Tahlequah Daily Press

Columns

June 3, 2013

High school twirlers, skimpy outfits and roaring fire batons

TAHLEQUAH — There were four former Fort Gibson High School twirlers at a reunion-ish event I attended a couple of weekends ago. If you’re more than a few years younger than I am, the word “twirlers” may give you pause. If so, you can be forgiven your ignorance, because for the most part, twirlers don’t exist anymore. I should know; I was one of them.

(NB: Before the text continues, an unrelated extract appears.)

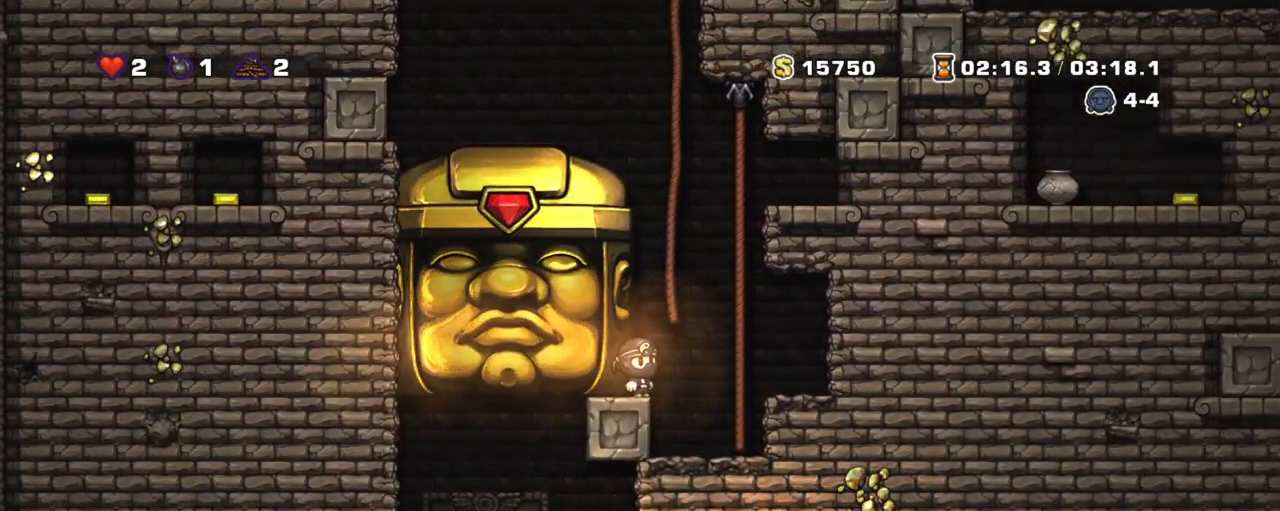
{"keys": ["right", "shift"], "events": [[333, "x", "down"], [383, "right", "down"], [450, "x", "up"]]}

“Twirlers,”  in the ‘70s, was the modern way of referring to a “majorette,” which was scuttled as a sexist term in the late ‘60s. What we twirled was a baton – and the more accomplished among us could twirl more than one at a time. In the early ‘80s, twirlers fell out of favor with high school band directors, to be replaced by what we disparagingly called “rifle handlers” and “flag girls.” We liked to tell ourselves we were supplanted because the new crop of chicks had neither the skill nor the agility to maneuver the skinny stick batons, much less catch them when they were spinning so fast you couldn’t get a bead on them and had to rely on your best guess.  Our observations of this trend convinced us anyone could learn flags or rifles in a few short months. It didn’t require years of backyard schooling by an older twirler who had condescendingly agreed to share her trade secrets. Some of us also smugly told ourselves those younger chicks wouldn’t look as good in the skimpy twirler costumes as we did. Band directors, mostly men in those days, intuited this, and thus urged the transition to disciplines that came with more modest uniforms.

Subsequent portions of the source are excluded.